Authors: Alexander Soen, Ke Sun

NeurIPS 2024 | Conference PDF | Archive PDF | Plain Text | LLM Run Details

Reproducibility Variable Result LLM Response
Research Type Experimental We include an empirical analysis of NNs trained on MNIST. Notably, our analysis considers general multi-dimensional NN output. This extends the case studies of [37] which was limited to 1D distributions due to the limitations of their bounds (and their associated computational costs of dealing with a 4D tensor of the full covariance).
Researcher Affiliation Academia Alexander Soen The Australian National University RIKEN AIP alexander.soen@anu.edu.au Ke Sun CSIRO s Data61 The Australian National University Ke.Sun@data61.csiro.au
Pseudocode No The paper does not include any clearly labeled pseudocode or algorithm blocks.
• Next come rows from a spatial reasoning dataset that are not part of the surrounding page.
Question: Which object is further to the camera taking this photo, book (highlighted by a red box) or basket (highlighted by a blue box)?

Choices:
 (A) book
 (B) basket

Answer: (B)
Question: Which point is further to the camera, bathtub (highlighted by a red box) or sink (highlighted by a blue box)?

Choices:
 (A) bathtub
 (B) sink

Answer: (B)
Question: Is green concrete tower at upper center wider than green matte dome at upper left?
Open Source Code No The NeurIPS Paper Checklist states: 'Does the paper provide open access to the data and code, with sufficient instructions to faithfully reproduce the main experimental results, as described in supplemental material? Answer: [No] Justification: Only simple plots are presented in the paper. The first figure is a toy example of natural gradient descent with the FIM estimators. The other plots consider variance estimation and bounds of the paper in small scale networks.'
Open Datasets Yes We examine the MNIST classification task [21] (CC BY-SA 3.0) using multilayer perceptrons (MLP) with four densely connected layers, sigmoid activations, and a dropout layer.
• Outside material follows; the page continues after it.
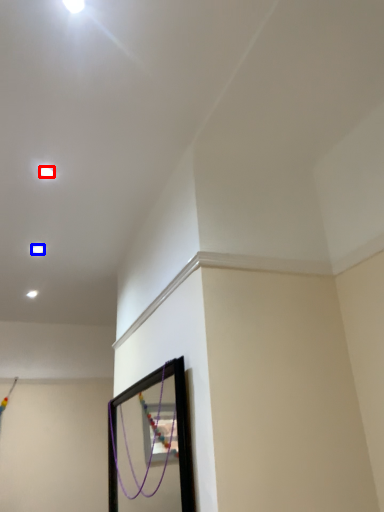
Question: Which object is closer to the camera taking this photo, light (highlighted by a red box) or light (highlighted by a blue box)?

Choices:
 (A) light
 (B) light

Answer: (A)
Dataset Splits No A training set of 256 data points are sampled. At each iteration of NGD, we sample 4 random points from the training set for the update. The test loss is evaluated on a test set of 4096 data points sampled. The paper specifies training and test sets but does not mention a distinct validation set.
Hardware Specification No The paper mentions utilizing 'BackPACK' for calculations but does not provide specific hardware details such as GPU/CPU models, memory, or other computer specifications used for running experiments.
Software Dependencies No We note that to calculate the diagonal Hessians required for the bounds and empirical FIM calculations, we utilize the Back PACK [6] for Py Torch. The paper mentions software components but does not provide specific version numbers for them.
Experiment Setup Yes Natural gradient descent (NGD) is taken using both ˆI1(θ) and ˆI2(θ). The estimated FIM utilize only a single y | x sample for each input x. We use a learning rate of η = 0.01 over 256 epochs. A training set of 256 data points are sampled. At each iteration of NGD, we sample 4 random points from the training set for the update. The test loss is evaluated on a test set of 4096 data points sampled.